1. Content Anomaly Detection

• Unacceptable or Malicious Use: Zero Trust principles mandate continuous monitoring and verification to detect and prevent unacceptable or malicious use of AI models.
• Confidential Data Compromise: Enterprise content transmitted through prompts or other methods must be encrypted and monitored to prevent the compromise of confidential data inputs.
• Hallucinations and Inaccurate Outputs: Outputs must be scrutinized for accuracy and legality to avoid hallucinations, copyright infringement, and other unwanted results that could compromise enterprise decision-making.

2. Data Protection

• Data Leakage and Confidentiality: Zero Trust requires strict access controls and encryption to protect data in both hosted vendor environments and internal, self-managed environments.
• Governance of Privacy and Data Protection: Implementing Zero Trust helps enforce privacy and data protection policies, even in externally hosted environments.
• Privacy Impact Assessments: Zero Trust facilitates compliance with regional regulations by providing transparency and control over data handling, despite the “black box” nature of third-party models.

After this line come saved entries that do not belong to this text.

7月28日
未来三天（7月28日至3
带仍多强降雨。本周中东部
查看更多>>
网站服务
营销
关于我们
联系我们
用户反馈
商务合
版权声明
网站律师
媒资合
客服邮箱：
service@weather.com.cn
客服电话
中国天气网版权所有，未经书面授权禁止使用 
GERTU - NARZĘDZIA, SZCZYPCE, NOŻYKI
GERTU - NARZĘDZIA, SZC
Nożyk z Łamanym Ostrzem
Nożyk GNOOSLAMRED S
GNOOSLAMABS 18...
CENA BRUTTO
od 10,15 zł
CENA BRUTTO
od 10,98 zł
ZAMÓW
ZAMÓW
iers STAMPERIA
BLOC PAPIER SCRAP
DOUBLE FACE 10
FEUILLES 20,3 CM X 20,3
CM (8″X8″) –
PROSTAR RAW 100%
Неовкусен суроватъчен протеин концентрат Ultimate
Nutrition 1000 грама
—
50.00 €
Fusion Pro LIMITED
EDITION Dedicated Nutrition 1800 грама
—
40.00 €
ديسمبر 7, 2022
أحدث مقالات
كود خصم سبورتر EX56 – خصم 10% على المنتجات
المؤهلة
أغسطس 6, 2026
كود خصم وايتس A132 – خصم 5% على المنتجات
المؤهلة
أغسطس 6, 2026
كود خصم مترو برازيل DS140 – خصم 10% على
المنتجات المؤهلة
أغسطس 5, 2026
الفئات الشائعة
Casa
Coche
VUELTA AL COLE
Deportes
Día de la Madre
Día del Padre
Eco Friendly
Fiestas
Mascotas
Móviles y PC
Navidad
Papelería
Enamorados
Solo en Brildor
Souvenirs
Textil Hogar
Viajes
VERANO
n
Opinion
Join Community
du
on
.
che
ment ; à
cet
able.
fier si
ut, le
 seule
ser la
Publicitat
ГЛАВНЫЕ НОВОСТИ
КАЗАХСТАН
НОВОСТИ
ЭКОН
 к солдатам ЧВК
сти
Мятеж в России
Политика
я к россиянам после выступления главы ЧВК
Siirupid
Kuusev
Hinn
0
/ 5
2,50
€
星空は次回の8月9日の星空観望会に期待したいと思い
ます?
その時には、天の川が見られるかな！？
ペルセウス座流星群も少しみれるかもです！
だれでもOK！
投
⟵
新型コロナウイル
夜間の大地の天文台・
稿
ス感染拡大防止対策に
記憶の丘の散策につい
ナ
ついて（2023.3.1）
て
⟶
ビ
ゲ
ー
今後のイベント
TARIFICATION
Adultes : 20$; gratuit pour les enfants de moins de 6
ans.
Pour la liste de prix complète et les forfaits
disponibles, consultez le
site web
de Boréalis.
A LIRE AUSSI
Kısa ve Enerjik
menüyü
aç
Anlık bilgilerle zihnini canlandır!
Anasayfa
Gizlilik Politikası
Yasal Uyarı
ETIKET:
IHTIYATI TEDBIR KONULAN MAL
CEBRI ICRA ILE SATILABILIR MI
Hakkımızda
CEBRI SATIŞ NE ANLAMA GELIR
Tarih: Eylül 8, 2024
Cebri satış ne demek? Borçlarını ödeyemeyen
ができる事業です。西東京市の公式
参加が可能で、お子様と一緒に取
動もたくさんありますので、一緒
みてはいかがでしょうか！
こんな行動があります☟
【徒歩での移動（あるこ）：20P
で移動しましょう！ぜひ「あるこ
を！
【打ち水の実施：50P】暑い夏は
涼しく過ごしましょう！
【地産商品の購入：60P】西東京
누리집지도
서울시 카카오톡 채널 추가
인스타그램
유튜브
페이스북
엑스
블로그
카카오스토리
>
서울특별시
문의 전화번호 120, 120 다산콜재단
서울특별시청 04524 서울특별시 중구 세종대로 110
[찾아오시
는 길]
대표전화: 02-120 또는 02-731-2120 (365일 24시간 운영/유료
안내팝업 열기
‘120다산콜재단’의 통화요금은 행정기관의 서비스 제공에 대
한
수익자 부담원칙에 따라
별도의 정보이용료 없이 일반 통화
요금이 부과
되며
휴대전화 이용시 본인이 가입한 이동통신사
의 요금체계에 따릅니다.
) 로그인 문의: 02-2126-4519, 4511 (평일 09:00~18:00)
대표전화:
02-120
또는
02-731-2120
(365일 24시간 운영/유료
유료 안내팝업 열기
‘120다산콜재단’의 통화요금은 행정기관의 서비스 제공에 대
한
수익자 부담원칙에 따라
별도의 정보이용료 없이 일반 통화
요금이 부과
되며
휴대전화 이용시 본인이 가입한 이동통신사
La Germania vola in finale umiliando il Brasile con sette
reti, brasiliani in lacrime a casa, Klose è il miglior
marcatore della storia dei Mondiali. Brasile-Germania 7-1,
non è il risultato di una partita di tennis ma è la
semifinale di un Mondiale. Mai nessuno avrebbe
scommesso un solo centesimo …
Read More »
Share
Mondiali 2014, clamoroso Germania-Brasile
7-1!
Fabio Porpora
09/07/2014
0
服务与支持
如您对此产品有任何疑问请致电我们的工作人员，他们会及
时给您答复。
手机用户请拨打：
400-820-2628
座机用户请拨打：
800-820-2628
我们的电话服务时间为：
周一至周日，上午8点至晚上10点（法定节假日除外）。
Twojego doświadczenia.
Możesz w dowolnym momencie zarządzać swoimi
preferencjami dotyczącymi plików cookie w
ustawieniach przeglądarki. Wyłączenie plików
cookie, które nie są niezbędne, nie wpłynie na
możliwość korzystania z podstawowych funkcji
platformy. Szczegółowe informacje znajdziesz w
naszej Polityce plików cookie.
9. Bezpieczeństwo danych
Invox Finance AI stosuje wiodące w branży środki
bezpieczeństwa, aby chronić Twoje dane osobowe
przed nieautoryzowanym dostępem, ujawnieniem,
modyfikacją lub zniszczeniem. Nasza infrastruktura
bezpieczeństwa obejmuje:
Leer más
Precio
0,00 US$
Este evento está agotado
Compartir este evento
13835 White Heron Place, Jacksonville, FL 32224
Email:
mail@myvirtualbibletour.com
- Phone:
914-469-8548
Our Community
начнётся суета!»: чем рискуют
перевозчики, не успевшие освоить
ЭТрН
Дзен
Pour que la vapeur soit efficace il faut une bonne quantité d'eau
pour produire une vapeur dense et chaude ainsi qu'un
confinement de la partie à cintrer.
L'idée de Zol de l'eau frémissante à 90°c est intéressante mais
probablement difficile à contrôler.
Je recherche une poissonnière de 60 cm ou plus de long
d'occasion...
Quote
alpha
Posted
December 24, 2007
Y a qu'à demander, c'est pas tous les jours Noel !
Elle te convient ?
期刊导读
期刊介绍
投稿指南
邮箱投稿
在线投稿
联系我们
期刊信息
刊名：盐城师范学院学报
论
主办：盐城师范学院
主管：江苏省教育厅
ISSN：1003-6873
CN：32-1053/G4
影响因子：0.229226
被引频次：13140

3. AI Application Security

• Adversarial Prompting Attacks: Zero Trust principles help mitigate adversarial prompting attacks by enforcing strict access controls and continuous monitoring.
• Vector Database Attacks: Secure enclaves and encryption protect against vector database attacks.
• Model State and Parameter Security: Zero Trust ensures that access to model states and parameters is tightly controlled and monitored to prevent unauthorized access.
  
  A 2023 Gartner survey of over 700 webinar attendees validated these risk categories, highlighting data privacy as the top concern. These risks are exacerbated when using externally hosted LLM and other Generative AI models, as enterprises lack direct control over application processes and data handling. However, risks also exist in on-premises models, especially when security and risk controls are lacking.
  
  SafeLiShare LLM Secure Data Proxy delivers Secure Enclave as a service with run-time encryption to address these risk categories. Responsibilities for implementing mitigating controls are split across two main parties, defined by their roles with regard to the AI models, applications, or agents.
  
  Business Benefits (Use Cases)
  Legacy controls are insufficient to mitigate risks associated with using hosted Generative AI models (e.g., LLMs). Users encounter risks in three shared responsibility categories. Entrepreneurial third-party vendors are addressing these vulnerabilities for three distinct use cases.
  
  
  SafeLiShare LLM Secure Data Proxy
  
  SafeLiShare’s Secure Enclave with LLM Secure Data Proxy (SDP) embodies the principle of “never trust, always verify” by integrating Open Policy Agent (OPA) with identity providers (iDP) and access control mechanisms through WAVE cache protection, while safeguarding LLM caches. This innovative technology provides full visibility and enforcement throughout the LLM Retrieval-Augmented Generation (RAG) workflow and addresses key risks in GenAI environments.
  
  Input Risks: SafeLiShare mitigates the risks of input data compromise through content anomaly detection and filtering, ensuring that inputs such as API calls or interactive prompts comply with enterprise use policies. This protects sensitive information from being compromised by encrypting data in transit and at rest, while preventing inputs from violating legal and governance standards.
  
  Output Risks: SafeLiShare also addresses the risks of unreliable or biased outputs from LLMs. Through anomaly detection and validation, it screens and filters outputs for copyright issues, hallucinations, and malicious content, safeguarding the enterprise from making misinformed decisions or violating intellectual property rights.
  
  Data Protection: SafeLiShare ensures data confidentiality and governance, especially when interacting with external environments such as vector databases. It obfuscates sensitive data shared with hosted models and secures vulnerable integration points like API calls, protecting against breaches and unauthorized access.
  
  Managing New GenAI Threat Vectors: The solution is designed to prevent adversarial prompting, prompt injection attacks, vector database breaches, and other security threats unique to AI applications.
  
  Through collaboration with existing security providers like Security Service Edge (SSE), API Gateway or Data Loss Prevention (DLP), SafeLiShare provides additional layers of protection, filtering inputs and outputs to mitigate cybersecurity risks associated with third-party-hosted GenAI models.
  
  Overall, SafeLiShare’s comprehensive approach combines OPA, WAVE, and LLM cache protection to secure data throughout the entire AI lifecycle, providing enterprises with confidence in the safety and compliance of their GenAI operations with Just in Time (JIT) security. This mechanism also works across the entire LLM chain, from data ingestion to prompt generation.